GENÇLİĞİ SADECE DİNDAR YETİŞTİRMEK YETERLİ Mİ?
Yanlış anlaşılmasın, dindar nesil yetişmesine kesinlikle karşı değilim. Tam aksine Türklükle İslâmiyeti birbirinden ayırmayan “Tanrı dağı kadar Türk, Hira dağı kadar müslümanım” diyen bir kültürden geliyorum. Fakat, 21. Yüzyılda bir insanın sadece dindar olarak yetiştirilmesinin yeterli olmayacağı görüşündeyim. Bu çağda dünya ile yarışabilen ve rekabet edebilen bir gencin dindarlık dışında başka donanımlara da sahip olması gerekir. Teknolojinin baş döndürücü bir hızla geliştiği, bilginin her gün geometrik olarak yenilendiği ve dünyanın küresel bir köye dönüştüğü bu çağda Türk insanının “Nitelikli insan, bilinçli yurttaş” olarak yetiştirilmesi gerekir.
21. yüzyılda dünya ile iletişim kurabilen, bilim ve teknolojiye hâkim, araştıran, sorgulayan, hak ve hukukunu arayan, yöneten, proje üreten ve marka oluşturanbir gençliğe ihtiyacımız vardır. Bu gençlik aynı zamanda vatanını ve milletini seven, dilini, egemenliğini ve bağımsızlığını koruyan, insan ilişkileri mükemmel, ahlâklı, dürüst ve inançlı bir yapıda olmalıdır. Ayrıca bu gençlik, her türlü farklılıkları yadırgamadan, hiçbir ayırım yapmadan, herkese sevgi, saygı ve hoşgörü anlayışı içinde yaklaşabilmelidir. Dünya vatandaşı olmadan dünya insanlığı ile iletişim kurabilmelidir. Her türlü önyargıyı aşarak bilimsel düşünmeli, kin ve düşmanlığı özünde barındırmamalıdır.Bu konuda Mevlâna ve Yunus Emre’nin eserlerinde ortaya koydukları sevgi felsefesi rehberimiz olmalıdır.
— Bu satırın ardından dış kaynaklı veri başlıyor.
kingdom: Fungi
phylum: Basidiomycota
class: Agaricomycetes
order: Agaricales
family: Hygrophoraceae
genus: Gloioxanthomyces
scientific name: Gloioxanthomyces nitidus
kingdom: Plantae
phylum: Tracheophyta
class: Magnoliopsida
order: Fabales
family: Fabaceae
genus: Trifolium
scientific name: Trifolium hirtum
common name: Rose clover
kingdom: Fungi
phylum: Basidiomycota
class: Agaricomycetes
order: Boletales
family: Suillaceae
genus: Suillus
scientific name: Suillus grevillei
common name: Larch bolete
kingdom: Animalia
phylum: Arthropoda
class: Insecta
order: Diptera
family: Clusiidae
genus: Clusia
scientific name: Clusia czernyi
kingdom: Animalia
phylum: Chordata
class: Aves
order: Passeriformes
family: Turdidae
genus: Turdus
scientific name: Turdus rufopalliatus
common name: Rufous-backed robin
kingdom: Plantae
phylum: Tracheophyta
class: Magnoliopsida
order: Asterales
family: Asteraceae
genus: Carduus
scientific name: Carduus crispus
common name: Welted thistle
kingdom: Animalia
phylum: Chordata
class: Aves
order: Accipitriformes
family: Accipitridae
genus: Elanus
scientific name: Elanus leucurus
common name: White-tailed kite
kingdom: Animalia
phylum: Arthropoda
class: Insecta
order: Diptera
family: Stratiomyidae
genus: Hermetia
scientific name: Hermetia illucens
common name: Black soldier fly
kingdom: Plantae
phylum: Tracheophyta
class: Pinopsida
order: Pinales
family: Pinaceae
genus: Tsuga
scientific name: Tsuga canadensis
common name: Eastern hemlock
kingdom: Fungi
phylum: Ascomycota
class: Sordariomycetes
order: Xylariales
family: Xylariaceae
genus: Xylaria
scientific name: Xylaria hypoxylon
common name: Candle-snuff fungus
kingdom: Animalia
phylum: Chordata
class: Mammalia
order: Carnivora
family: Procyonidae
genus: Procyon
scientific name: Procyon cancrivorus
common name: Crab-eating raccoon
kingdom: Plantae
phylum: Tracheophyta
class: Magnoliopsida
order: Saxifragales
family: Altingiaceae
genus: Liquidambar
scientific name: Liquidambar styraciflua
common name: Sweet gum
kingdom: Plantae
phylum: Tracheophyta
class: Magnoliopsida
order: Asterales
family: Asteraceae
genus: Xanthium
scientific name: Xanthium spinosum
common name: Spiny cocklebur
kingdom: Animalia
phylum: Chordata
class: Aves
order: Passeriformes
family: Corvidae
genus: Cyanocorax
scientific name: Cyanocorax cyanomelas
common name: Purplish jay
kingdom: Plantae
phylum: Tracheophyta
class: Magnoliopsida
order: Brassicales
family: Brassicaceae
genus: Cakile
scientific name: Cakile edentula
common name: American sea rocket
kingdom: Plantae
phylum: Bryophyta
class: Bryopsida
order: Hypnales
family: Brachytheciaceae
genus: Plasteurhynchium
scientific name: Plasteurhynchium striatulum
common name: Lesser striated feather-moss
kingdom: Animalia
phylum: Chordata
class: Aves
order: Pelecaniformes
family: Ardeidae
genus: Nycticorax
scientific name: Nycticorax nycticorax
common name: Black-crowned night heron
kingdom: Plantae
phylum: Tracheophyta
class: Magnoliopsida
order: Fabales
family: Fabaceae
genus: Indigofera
Sonra şu gerçeği de gözden uzak tutmayalım; siz hep Cumhuriyet’in hep tek tip, “Kemalist” bir gençlik yetiştirmesinden şikayet ettiniz. Şimdi siz “dindar gençlik yetiştireceğiz” diyerek aynı hataya düşmüyor musunuz?Bu sebeplerle, İmam-Hatip Liselerinin, “Kemalist nesil yetiştirme projesi“ne alternatif, “Dindar nesil yetiştirme projesi“nin lokomotifi okullar olarak görülmesi ve diğer okulların “öteki“leştirilmesi, eğitimi böler, gençliği böler, daha doğrusu ülkeyi böler. Bir de şunu unutmayalım, din ekseninde bir bölünme diğer bölünmelere de benzemez.Zaten ülkeyi bölmek isteyen bu kadar iç ve dış şer güç varken, bir de bu bölücülüğe öncülük etmek hem günahtır, hem ağır bir vebaldir, bilerek yapılıyorsa milletimize ihanettir. Hem de bu okullarda okuyan gençlerimize en büyük kötülüktür.
Bu yüzden politikacılarımıza diyoruz ki, “çekin ellerinizi İmam-Hatip Liselerinin üzerinden“. Bunun yerine bütün gençlerimizi, maneviyatı da içine alan “milliyetçi ve çağdaş nesiller” olarak yetiştirelim. Parolamız: “Yabancılaşmadan çağdaşlaşmak” olmalıdır.